+++ SUPPLIED TEXT +++
There is no predicting the rhythm or timing of the blares. Sometimes they are short, insistent bursts suggesting urgency, danger, get out of my way. Other times, they are are long, languid squirls of sound, like the cries of a delighted lover. The cry of each train as it rattles through is so erratic, that I think it must surely reflect the different moods of the men pushing the horn. Before I got up to write, I lay awake and listened closely to what I imagined to be the morse code of yearning. Some railway guy was leaning against a metal cab interior, he finished a cigarette and flicked it out the window, he reached over and and pushed on the horn pedal (or pulled the lever, depending on how old the train is) according to how he felt about his life at that exact moment in time. And motionless under my mountain of borrowed blankets, miles away, I heard it and I got it. Like him, I could hear what the sound contains: the the off-key, stained satin, diaspora of emotion that sums up our lives.
+++ DATA SUPPLIED +++
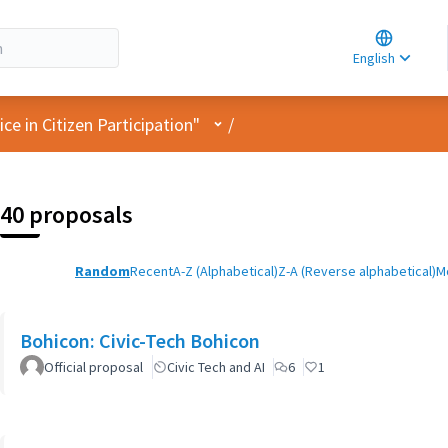
Choose la
Choisir la 
English
Elegir el i
User menu
e in Citizen Participation"
/
40 proposals
Random
Recent
A-Z (Alphabetical)
Z-A (Reverse alphabetical)
M
Bohicon: Civic-Tech Bohicon
Official proposal
Civic Tech and AI
6
1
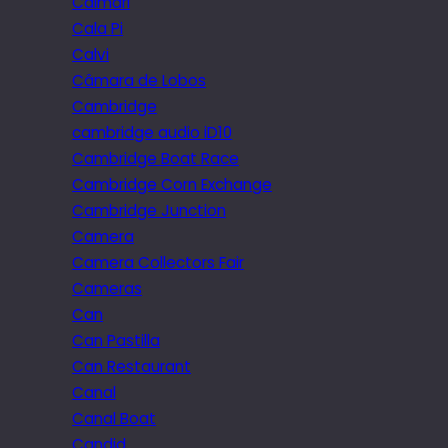
Caimari
Cala Pi
Calvi
Câmara de Lobos
Cambridge
cambridge audio iD10
Cambridge Boat Race
Cambridge Corn Exchange
Cambridge Junction
Camera
Camera Collectors Fair
Cameras
Can
Can Pastilla
Can Restaurant
Canal
Canal Boat
Candid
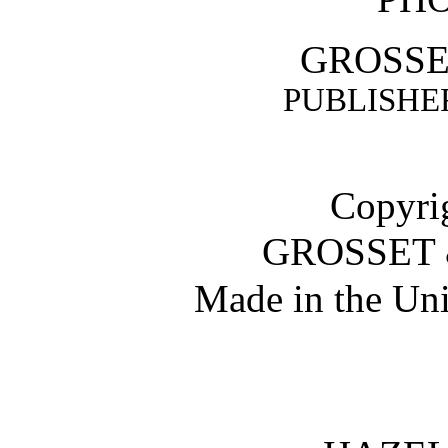
GROSSE
PUBLISHER
Copyrig
GROSSET 
Made in the Uni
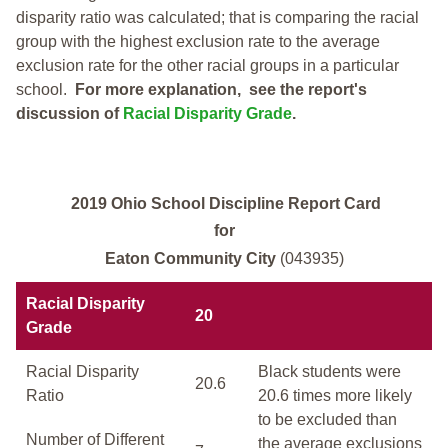
disparity ratio was calculated; that is comparing the racial
group with the highest exclusion rate to the average
exclusion rate for the other racial groups in a particular
school.
For more explanation, see the report's
discussion of
Racial Disparity Grade
.
2019 Ohio School Discipline Report Card
for
Eaton Community City
(043935)
Racial Disparity
20
Grade
Racial Disparity
Black students were
20.6
Ratio
20.6 times more likely
to be excluded than
Number of Different
the average exclusions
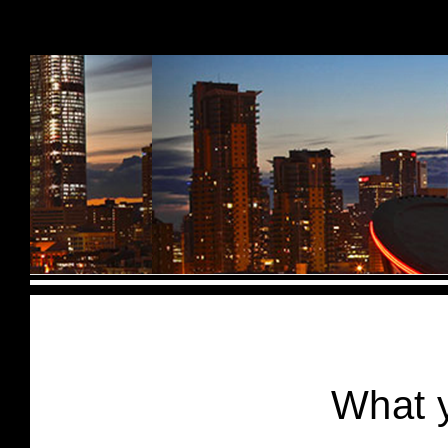
Skip to content
What y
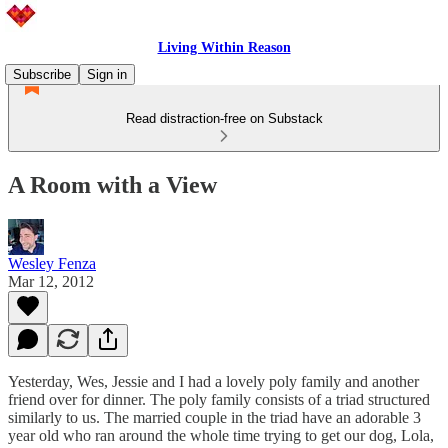
Living Within Reason
Subscribe
Sign in
Read distraction-free on Substack
A Room with a View
Wesley Fenza
Mar 12, 2012
Yesterday, Wes, Jessie and I had a lovely poly family and another
friend over for dinner. The poly family consists of a triad structured
similarly to us. The married couple in the triad have an adorable 3
year old who ran around the whole time trying to get our dog, Lola,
+++
— WRITTEN TASK 1 —
In the passage about train horns, what is the writer lying under while listening?
— WRITTEN TASK 2 —
Write the next part of the passage about train horns, starting after its final sentence.

— YOUR RESPONSE 1 —
A mountain of borrowed blankets.

— YOUR RESPONSE 2 —
The freight trains have been providing the romantic soundtrack to our new lives, as Tanya and I settle into our second floor apartment, right above our buddies Scotty and Dan. My nights of sleeping on the floor of Scott and Dan’s basement were now over. No longer did I have to battle with my constantly deflating air mattress while Tanya rustled and flopped behind the makeshift curtain that Scott had pinned up to separate our sleeping areas. I had my own completely solid mattress – heaven! T and I each had our own room – heaven again! It was typical of the great good fortune that had swooped upon us as soon as we arrived in Pittsburgh: the cheap, groovy little oak paneled, bi-level apartment above our hosts just happened to have become vacant. It was all too easy – why don’t we just move in?

We did, however, have one hurdle to cross before we could settle down after our exhilarating but exhausting 5 months of being on the road. And that was our potential landlord, Jim. We needed to persuade Jim to hand over the keys to us, that we would be good tenants. Jim, according to Scotty, was around quite a bit. And usually fairly tanked.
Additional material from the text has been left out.